DATASET CONTENT:
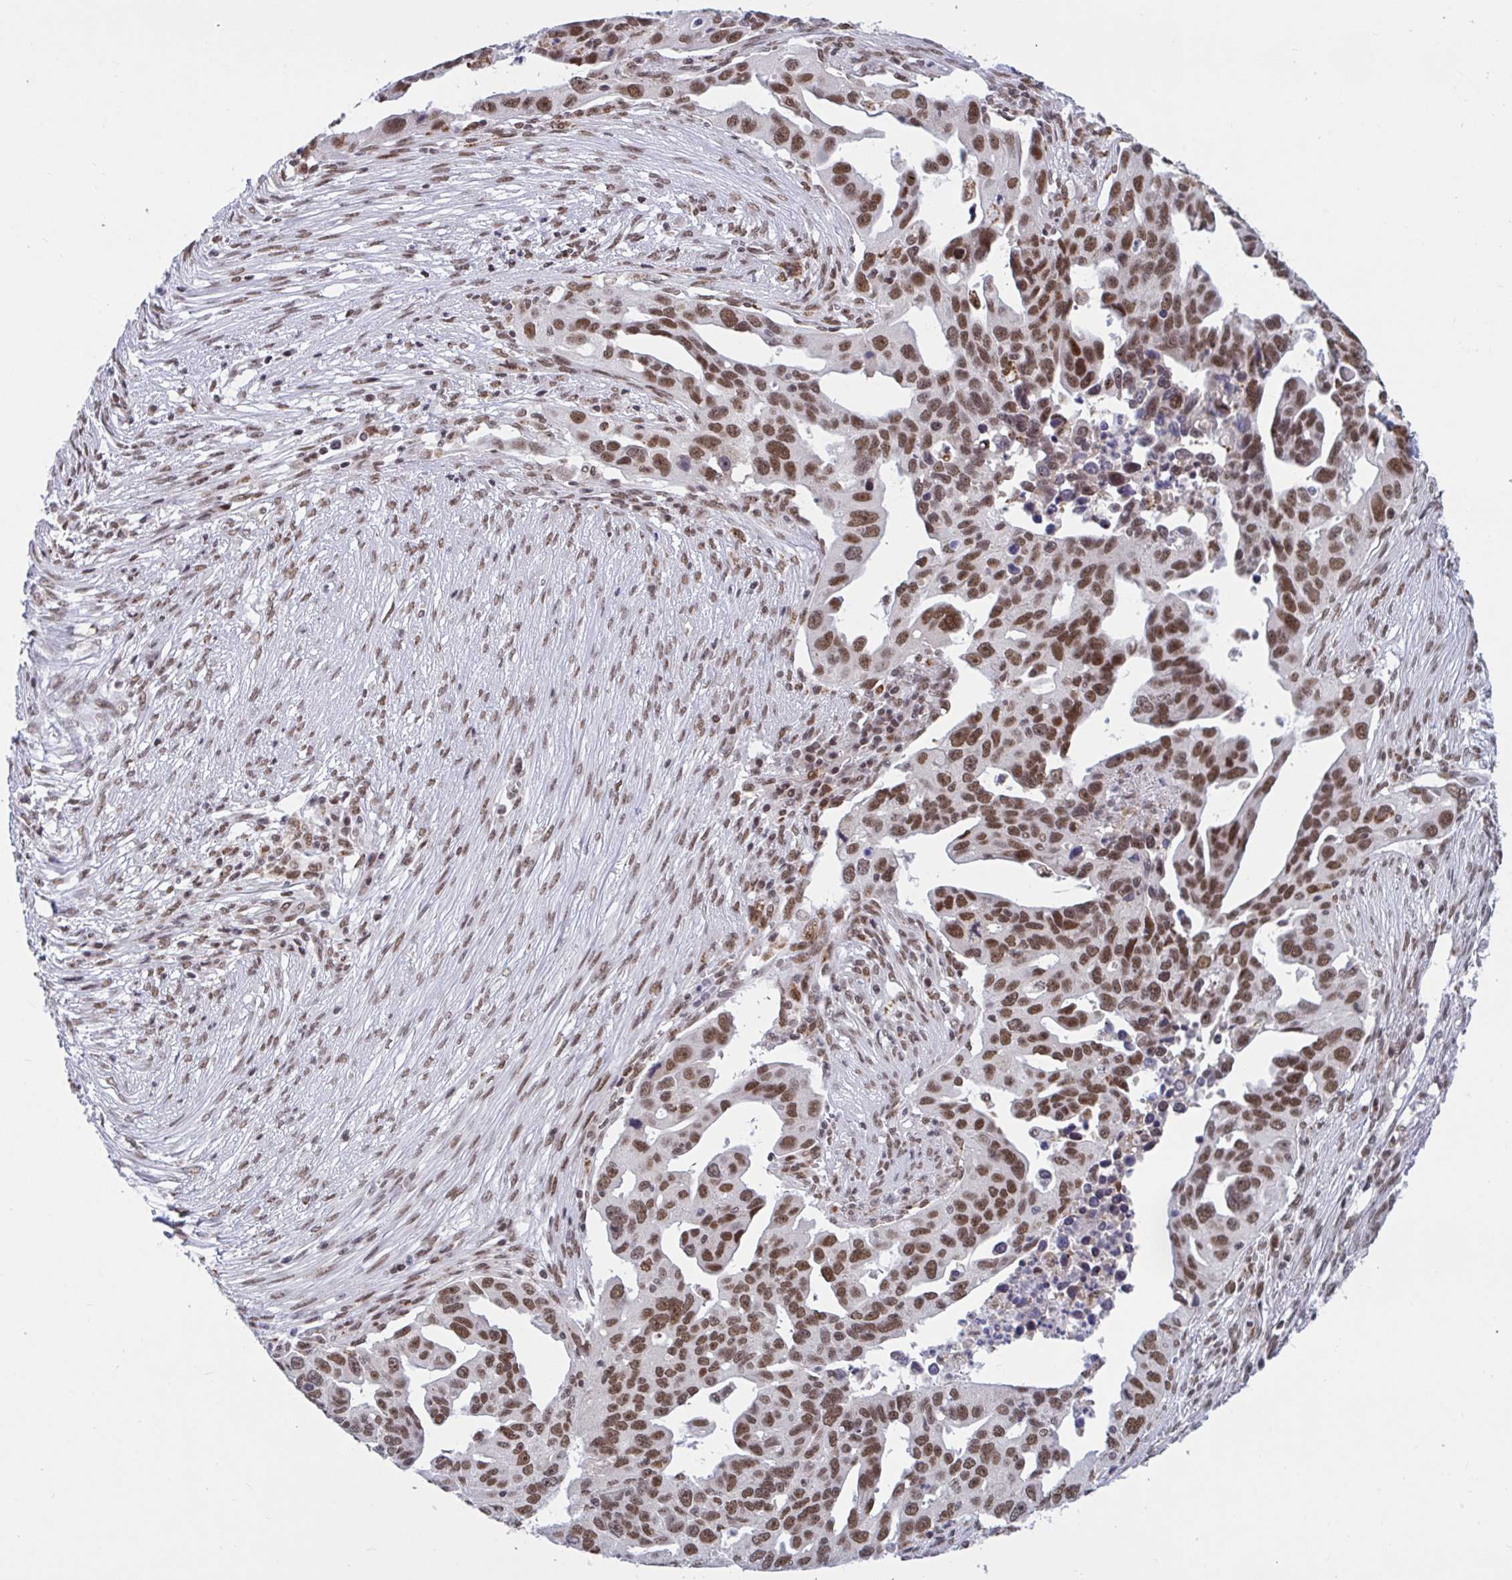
{"staining": {"intensity": "moderate", "quantity": ">75%", "location": "nuclear"}, "tissue": "ovarian cancer", "cell_type": "Tumor cells", "image_type": "cancer", "snomed": [{"axis": "morphology", "description": "Carcinoma, endometroid"}, {"axis": "morphology", "description": "Cystadenocarcinoma, serous, NOS"}, {"axis": "topography", "description": "Ovary"}], "caption": "About >75% of tumor cells in serous cystadenocarcinoma (ovarian) demonstrate moderate nuclear protein staining as visualized by brown immunohistochemical staining.", "gene": "PHF10", "patient": {"sex": "female", "age": 45}}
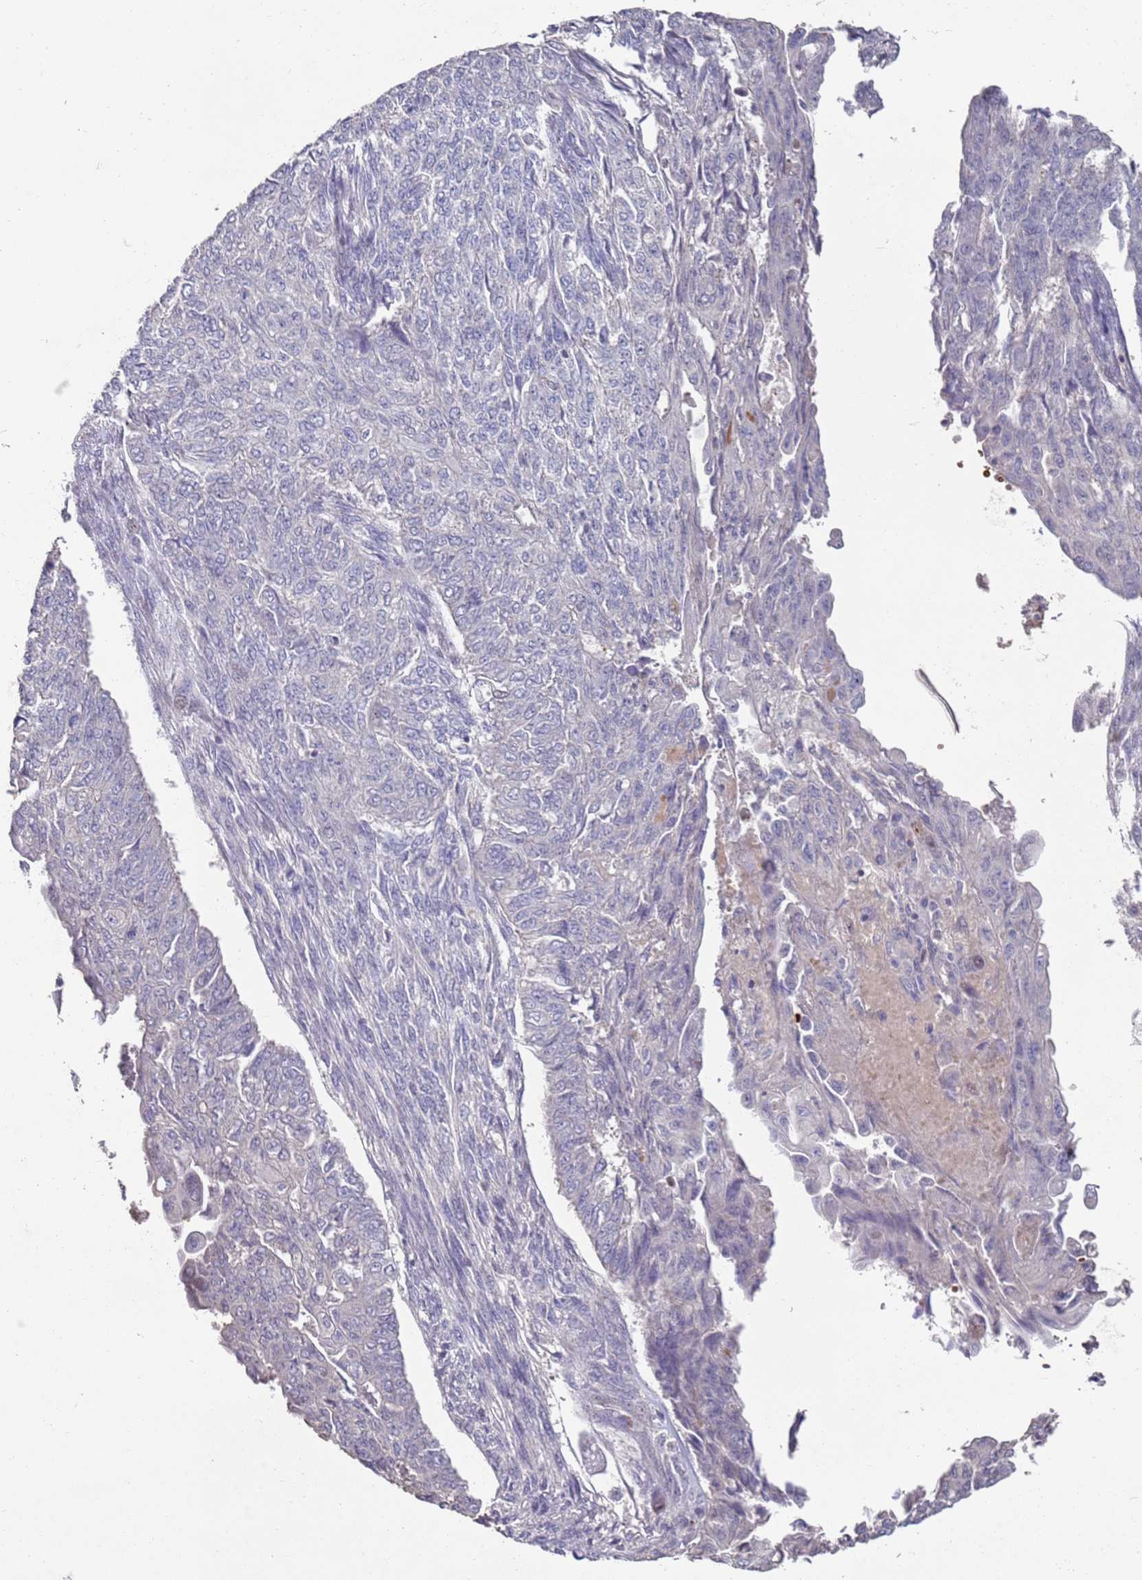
{"staining": {"intensity": "negative", "quantity": "none", "location": "none"}, "tissue": "endometrial cancer", "cell_type": "Tumor cells", "image_type": "cancer", "snomed": [{"axis": "morphology", "description": "Adenocarcinoma, NOS"}, {"axis": "topography", "description": "Endometrium"}], "caption": "An image of adenocarcinoma (endometrial) stained for a protein reveals no brown staining in tumor cells. (DAB (3,3'-diaminobenzidine) immunohistochemistry, high magnification).", "gene": "LACC1", "patient": {"sex": "female", "age": 32}}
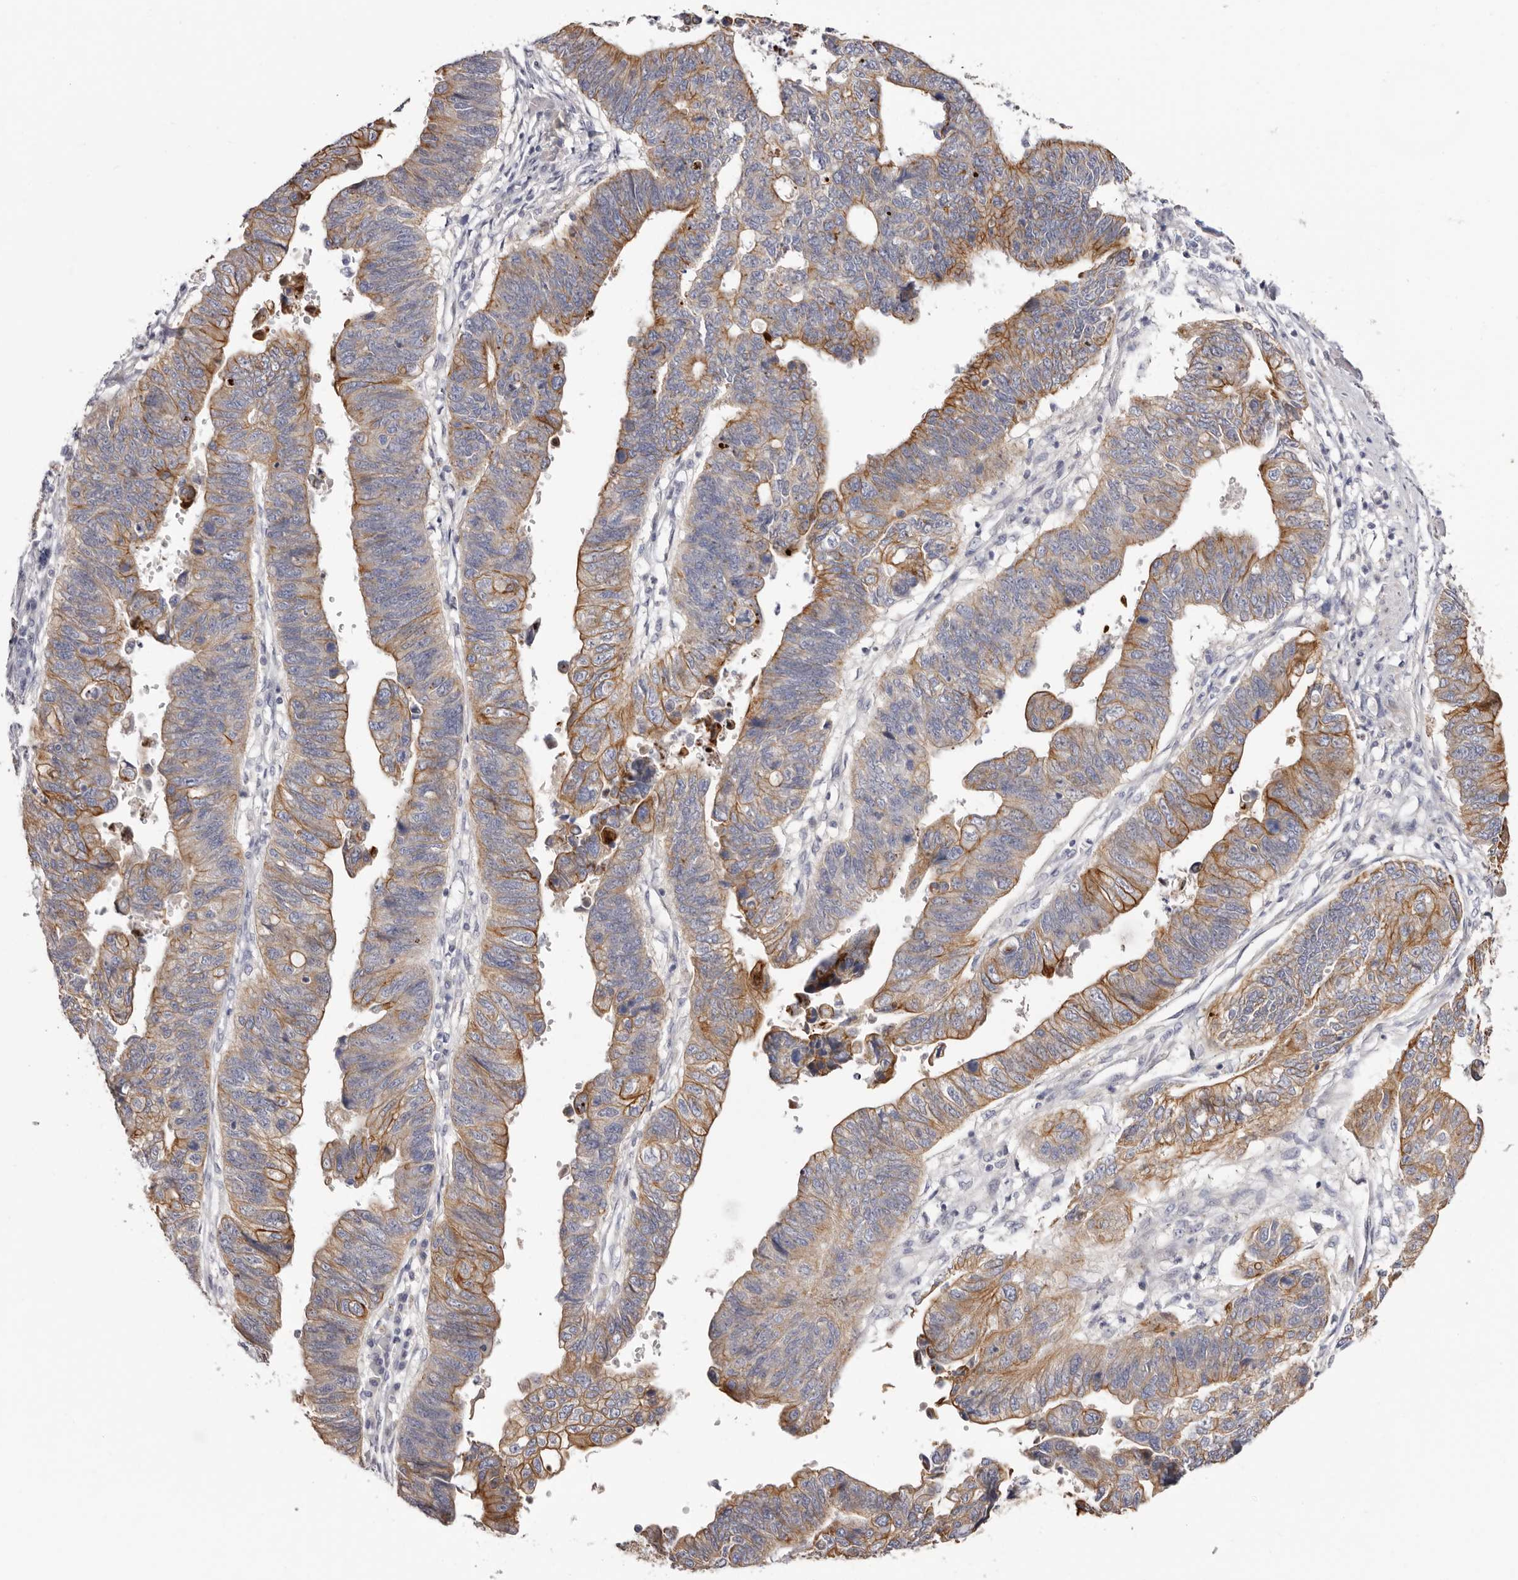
{"staining": {"intensity": "moderate", "quantity": "25%-75%", "location": "cytoplasmic/membranous"}, "tissue": "stomach cancer", "cell_type": "Tumor cells", "image_type": "cancer", "snomed": [{"axis": "morphology", "description": "Adenocarcinoma, NOS"}, {"axis": "topography", "description": "Stomach"}], "caption": "Approximately 25%-75% of tumor cells in adenocarcinoma (stomach) display moderate cytoplasmic/membranous protein positivity as visualized by brown immunohistochemical staining.", "gene": "STK16", "patient": {"sex": "male", "age": 59}}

WHAT YOU SHOULD DO:
Your answer must be an exact copy of the data above, minus its pictures.

EXPECTED ANSWER:
{"staining": {"intensity": "moderate", "quantity": ">75%", "location": "nuclear"}, "tissue": "ovarian cancer", "cell_type": "Tumor cells", "image_type": "cancer", "snomed": [{"axis": "morphology", "description": "Carcinoma, endometroid"}, {"axis": "morphology", "description": "Cystadenocarcinoma, serous, NOS"}, {"axis": "topography", "description": "Ovary"}], "caption": "About >75% of tumor cells in serous cystadenocarcinoma (ovarian) demonstrate moderate nuclear protein staining as visualized by brown immunohistochemical staining.", "gene": "PHF10", "patient": {"sex": "female", "age": 45}}
{"staining": {"intensity": "negative", "quantity": "none", "location": "none"}, "tissue": "endometrial cancer", "cell_type": "Tumor cells", "image_type": "cancer", "snomed": [{"axis": "morphology", "description": "Adenocarcinoma, NOS"}, {"axis": "topography", "description": "Endometrium"}], "caption": "An image of adenocarcinoma (endometrial) stained for a protein reveals no brown staining in tumor cells. (DAB (3,3'-diaminobenzidine) immunohistochemistry, high magnification).", "gene": "LACC1", "patient": {"sex": "female", "age": 32}}
{"staining": {"intensity": "moderate", "quantity": "25%-75%", "location": "cytoplasmic/membranous"}, "tissue": "stomach cancer", "cell_type": "Tumor cells", "image_type": "cancer", "snomed": [{"axis": "morphology", "description": "Adenocarcinoma, NOS"}, {"axis": "topography", "description": "Stomach"}], "caption": "Approximately 25%-75% of tumor cells in adenocarcinoma (stomach) display moderate cytoplasmic/membranous protein positivity as visualized by brown immunohistochemical staining.", "gene": "STK16", "patient": {"sex": "male", "age": 59}}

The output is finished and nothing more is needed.